Zero content is what so much business writing delivers – or delivers an intention to deliver, from a strategic point of view.
People have always written meaningless nonsense. (And I realise I’m on shaky ground here, writing meaningless nonsense about meaningless nonsense.) Back in the 1940s, in his essay Politics and the English Language, George Orwell took a pot shot at “pretentious diction”.
‘Words like phenomenon, element, individual (as noun), objective, categorical, effective, virtual, basic, primary, promote, constitute, exhibit, exploit, utilize, eliminate, liquidate, are used to dress up a simple statement and give an air of scientific impartiality to biased judgements,” he wrote.
He correctly identified the dangers of such language, particularly in politics.
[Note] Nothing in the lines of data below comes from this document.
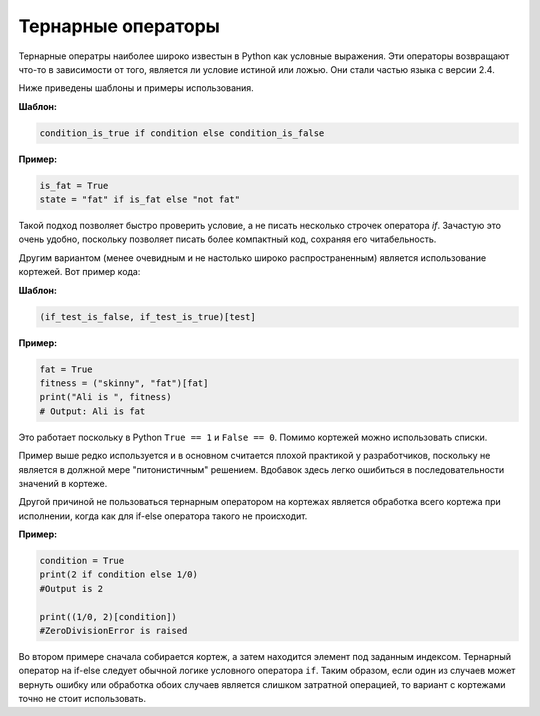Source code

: Тернарные операторы
-------------------

Тернарные оператры наиболее широко известын в Python как условные выражения.
Эти операторы возвращают что-то в зависимости от того, является ли условие
истиной или ложью. Они стали частью языка с версии 2.4.

Ниже приведены шаблоны и примеры использования.

**Шаблон:**

.. code:: python

    condition_is_true if condition else condition_is_false

**Пример:**

.. code:: python

    is_fat = True
    state = "fat" if is_fat else "not fat"

Такой подход позволяет быстро проверить условие, а не писать несколько строчек
оператора `if`. Зачастую это очень удобно, поскольку позволяет писать более
компактный код, сохраняя его читабельность.

Другим вариантом (менее очевидным и не настолько широко распространенным)
является использование кортежей. Вот пример кода:

**Шаблон:**

.. code:: python

    (if_test_is_false, if_test_is_true)[test]

**Пример:**

.. code:: python

    fat = True
    fitness = ("skinny", "fat")[fat]
    print("Ali is ", fitness)
    # Output: Ali is fat

Это работает поскольку в Python ``True == 1`` и ``False == 0``. Помимо кортежей
можно использовать списки.

Пример выше редко используется и в основном считается плохой практикой у
разработчиков, поскольку не является в должной мере "питонистичным" решением.
Вдобавок здесь легко ошибиться в последовательности значений в кортеже.

Другой причиной не пользоваться тернарным оператором на кортежах является
обработка всего кортежа при исполнении, когда как для if-else оператора
такого не происходит.

**Пример:**

.. code:: python

    condition = True
    print(2 if condition else 1/0)
    #Output is 2

    print((1/0, 2)[condition])
    #ZeroDivisionError is raised

Во втором примере сначала собирается кортеж, а затем находится элемент под
заданным индексом. Тернарный оператор на if-else следует обычной логике
условного оператора ``if``. Таким образом, если один из случаев может вернуть
ошибку или обработка обоих случаев является слишком затратной операцией, то
вариант с кортежами точно не стоит использовать.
It was, he said, “designed to make lies sound truthful and murder respectable, and to give an appearance of solidity to pure wind”.
In business writing, the objective – often unconscious – is usually the last of these: to give an appearance of solidity to pure wind.
If things were bad in the 1940s, they have only got worse. In the plane home from Geneva, I was editing an academic paper. The subject was an interesting one: whether it is ethical to use electronic tags to keep tabs on elderly people with dementia. The author, however, had crushed it into nonsense – perhaps because she doesn’t care for elderly people herself (a solid endeavour) but researches their care (on the basis of her paper, pure wind):
“The maintenance of integrity and personhood in adopting assistive technology for persons with Alzheimer’s disease is in line with the assurance of the critical ethical principles of respect etc.”
I have written before about the highly skilled individuals who populate the fund management industry and the unique, cutting-edge strategies they deploy. Also pure wind. As it happens, I had been in Geneva to teach a writing skills course to fund managers. It was a receptive group, but as always there was resistance to ditching jargon.
On the way home, I realised I was going about it the wrong way. The problems with fund, academic and government writing start not with the writing but the activity that is written about. First we need to do something useful – or honestly identify the use in what we do – then we can write about it without causing absurdity-related aneurysms.
Philillipe Patek makes expensive, nice-looking watches if you like that kind of thing. No wind there.